患者さんからA1c目標値について質問されたらどう答えますか?
クリニカル・イナーシャ(clinical inertia)に陥らず、患者さんとタイムリーに適切な治療強化を行っていくための対話方法について、ある事例を通して考えたいと思います。
対話の内容、患者背景は事実を損なわない程度にデフォルメしています。

■症例

症例:60代男性、会社経営
家族歴:親族にインスリン使用者が2人おられる

診断から12年目。当初はA1c6%台であったが、4年目以降から7%台。その後、A1cは徐々に上昇し、10年目にはA1c8.9%まで上昇、その後さまざまな処方変更を繰り返されたが、A1cに改善がみられず、A1c10.0%となったところで、知人の紹介で当院を初診された。

初診時、MET1000mg+DPP-4i/SGLT2i配合剤+グリメピリド0.5mgという処方へ変更し、基礎カーボカウント指導をしたところ、理解力も良好で、すみやかにA1cは6%台に改善しましたが、初診から1年半経過した現在のA1cは7.0〜7.3%となっています。

■ある日の診察室での対話

以下に、ある日の対話を示します。

Pt:最近はここにお世話になり始めた頃のようにストイックには取り組んでいません。
  これで良いのでしょうかね。
Dr:Aさんは食事を心から楽しむことができているんでしょう?
Pt:えぇ、それは。
Dr:それはとても大切なことですよね。
Pt:でも最近のA1cは7.0-7.3%ぐらいですけれど、これでイイんですかね。
Dr:Aさんは細小血管障害をまったく認めませんし、A1c7%というのは立派な管理状況と言えると思いますよ。
Dr:ただまだ60代なので、これから20年以上先のことを考えて、心臓血管病、心不全、慢性腎臓病、認知症などのリスクをもっとシビア−に評価して、6.5%未満に管理するという考え方もあるかも知れませんね。
Pt:はぁ、そうですか?
Dr:ただ、それを実現するための努力がかなりしんどい犠牲を強いるようなものであったとしたら、どうでしょうかね。

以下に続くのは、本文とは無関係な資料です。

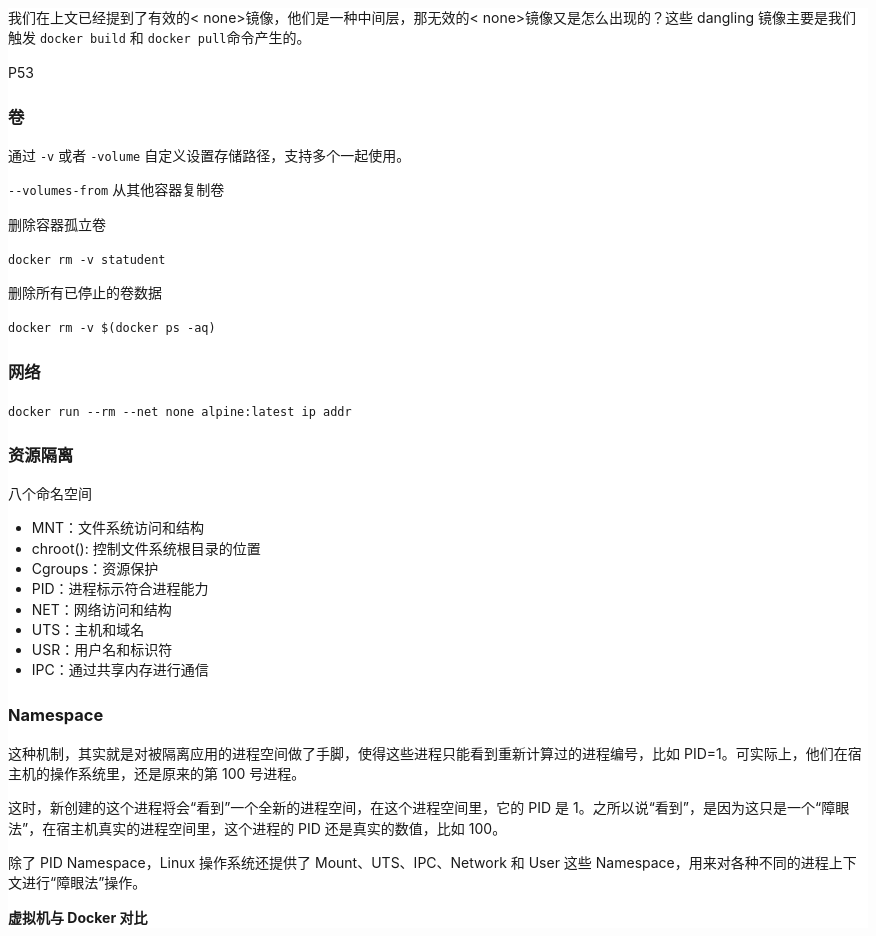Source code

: 我们在上文已经提到了有效的< none>镜像，他们是一种中间层，那无效的< none>镜像又是怎么出现的？这些 dangling 镜像主要是我们触发 `docker build` 和 `docker pull`命令产生的。

P53

### 卷

通过 `-v` 或者 `-volume` 自定义设置存储路径，支持多个一起使用。

`--volumes-from` 从其他容器复制卷

删除容器孤立卷

```
docker rm -v statudent
```

删除所有已停止的卷数据

```
docker rm -v $(docker ps -aq)
```

### 网络

```
docker run --rm --net none alpine:latest ip addr
```

### 资源隔离

八个命名空间

- MNT：文件系统访问和结构
- chroot(): 控制文件系统根目录的位置
- Cgroups：资源保护
- PID：进程标示符合进程能力
- NET：网络访问和结构
- UTS：主机和域名
- USR：用户名和标识符
- IPC：通过共享内存进行通信

### Namespace

这种机制，其实就是对被隔离应用的进程空间做了手脚，使得这些进程只能看到重新计算过的进程编号，比如 PID=1。可实际上，他们在宿主机的操作系统里，还是原来的第 100 号进程。

这时，新创建的这个进程将会“看到”一个全新的进程空间，在这个进程空间里，它的 PID 是 1。之所以说“看到”，是因为这只是一个“障眼法”，在宿主机真实的进程空间里，这个进程的 PID 还是真实的数值，比如 100。

除了 PID Namespace，Linux 操作系统还提供了 Mount、UTS、IPC、Network 和 User 这些 Namespace，用来对各种不同的进程上下文进行“障眼法”操作。

**虚拟机与 Docker 对比**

そんな生活は長く続けることができませんよね。
Pt:苦笑
Dr:現時点で無理のない処方変更によって、A1c<7.0%をめざしてみましょうか?
Pt:良い方法はありますか?
Dr:今服用しているメトホルミンを1000mgから1500mgへ増量してみるという方法を提案してみたいですね。
Dr:メトホルミンは薬価が安い上、とても良い薬ですので・・・。
Pt:それじゃぁ、それでお願いします。

■ひと言コメント

ご本人から「A1c7.0-7.3%のままで良いでしょうか?」と尋ねられたことをきっかけに「その患者さんにもっとも相応しいA1c目標値はいくつか?」というテーマで議論することができました。やはり患者さん自身が自分の頭で考えるということが大切ですよね。
この方の場合、インスリン分泌能は決して潤沢ではないので、A1c7.0〜7.3%を維持することにも彼なりの努力をしておられるということは僕も十分承知していて、それ故、これ以上の負担はかけたくないという想いはありました。しかし初診時のやりとりから、彼がまだ注射療法を望んでいないことは理解していました。そこでメトホルミン増量という提案をしました。こうした対話を繰り返していくことができれば、Clinical inertia(クリニカル・イナーシャ)に陥ることなく、タイムリーに適切な治療強化を行うことができるのではないかと思っています。